Page 2 - An Intersectional Exploration of Disabled and Native Identities
P. 2

“Understanding and Acknowledging

     Disabilities from a Native Perspective”



























                                                                                            https://www.
                                                                                            youtube.com
                                                                                            /watch?v=U98
                                                                                            nkgcYZyg


     In this video Hoskie Benally, Jr., community and government liaison for the Native American
     Disability Law Center (NADLC), shares a traditional Navajo story that “belongs to the people and is
     for teaching” about Early Dawn Boy. Once, parents and relatives of disabled children decided to isolate
     the burdensome children from community, expecting them to care for themselves. A young man
     decides to take care of the children and assist them in travelling in all directions to experience nature
     and quality time spent together. When the tribe sends out a spy to see where it is the caravan of
     disabled children and their caretaker go to, he finds them playing together on the shore of a pond. Four
     spiritual beings from the groves of trees across the pond came to play with the children. A cloud then
     floats down and takes the children away into the sky.
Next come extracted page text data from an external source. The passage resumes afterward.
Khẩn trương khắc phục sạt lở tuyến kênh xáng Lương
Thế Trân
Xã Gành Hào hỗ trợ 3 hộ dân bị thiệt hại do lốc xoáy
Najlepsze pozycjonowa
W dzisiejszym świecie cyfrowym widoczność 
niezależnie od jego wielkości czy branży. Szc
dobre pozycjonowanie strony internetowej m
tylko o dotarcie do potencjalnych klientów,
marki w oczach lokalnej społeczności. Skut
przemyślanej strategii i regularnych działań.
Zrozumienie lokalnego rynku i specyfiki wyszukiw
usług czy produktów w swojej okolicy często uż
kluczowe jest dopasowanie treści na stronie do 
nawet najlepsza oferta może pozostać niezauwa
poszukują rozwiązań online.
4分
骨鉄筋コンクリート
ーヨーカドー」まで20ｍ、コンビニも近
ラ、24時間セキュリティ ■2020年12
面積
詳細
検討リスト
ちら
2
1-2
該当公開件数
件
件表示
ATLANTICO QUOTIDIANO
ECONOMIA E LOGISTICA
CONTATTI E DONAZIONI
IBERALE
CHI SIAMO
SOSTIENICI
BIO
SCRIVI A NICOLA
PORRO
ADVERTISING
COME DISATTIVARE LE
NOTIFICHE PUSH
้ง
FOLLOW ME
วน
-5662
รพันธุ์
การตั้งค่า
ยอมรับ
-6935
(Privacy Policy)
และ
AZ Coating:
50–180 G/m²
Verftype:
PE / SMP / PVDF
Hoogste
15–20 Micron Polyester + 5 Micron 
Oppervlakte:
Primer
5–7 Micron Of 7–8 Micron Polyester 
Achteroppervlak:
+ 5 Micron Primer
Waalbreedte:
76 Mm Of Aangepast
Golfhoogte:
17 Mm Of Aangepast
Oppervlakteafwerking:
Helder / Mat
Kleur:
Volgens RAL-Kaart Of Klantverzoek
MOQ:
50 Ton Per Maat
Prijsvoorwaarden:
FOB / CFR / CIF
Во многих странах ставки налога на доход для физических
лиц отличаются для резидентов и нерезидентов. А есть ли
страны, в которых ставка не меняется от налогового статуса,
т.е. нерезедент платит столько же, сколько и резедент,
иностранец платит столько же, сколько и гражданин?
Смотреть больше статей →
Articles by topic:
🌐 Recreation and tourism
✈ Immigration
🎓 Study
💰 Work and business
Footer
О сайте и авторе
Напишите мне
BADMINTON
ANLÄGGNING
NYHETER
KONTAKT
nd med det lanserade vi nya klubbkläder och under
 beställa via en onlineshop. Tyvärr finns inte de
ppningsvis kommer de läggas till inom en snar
     The man who was spying notifies the community and they go to the shore, finding gifts the children
     left for use in sacred ceremonies. Distraught, the families of the children ask a Crystal Gazer to seek
     why they left and where they went. He told the community that they “did this to themselves,” because
     they did not want the children. “The Holy people took [our Disabled children] back,” the Gazer says.
     He prophesies that early the next morning, a bird will be chirping, and that this will be Early Dawn
     Boy, who had been taking care of the children. Sure enough, early the next morning there was a
     birdsong erupting from the dwelling the disabled children had lived in, but there was no bird to be
     found.

     Another story in this video, shared by Leonard Talaswaima, tells of a cross-legged Hopi Katchina,
     who has “qualities to share with the people [and is] a storyteller by his actions and his motions by his
     hands”. He is a dancer, songwriter, comedian, functional in his own ways, and a teacher to others.
     Other Katchinas do not discriminate and are happy to carry the disabled Katichina on their backs to
     “bring him with them” to sacred events.


                         This video can also be accessed with the link included  above,
                   as well as via the Native American Disability Law Center’s official website.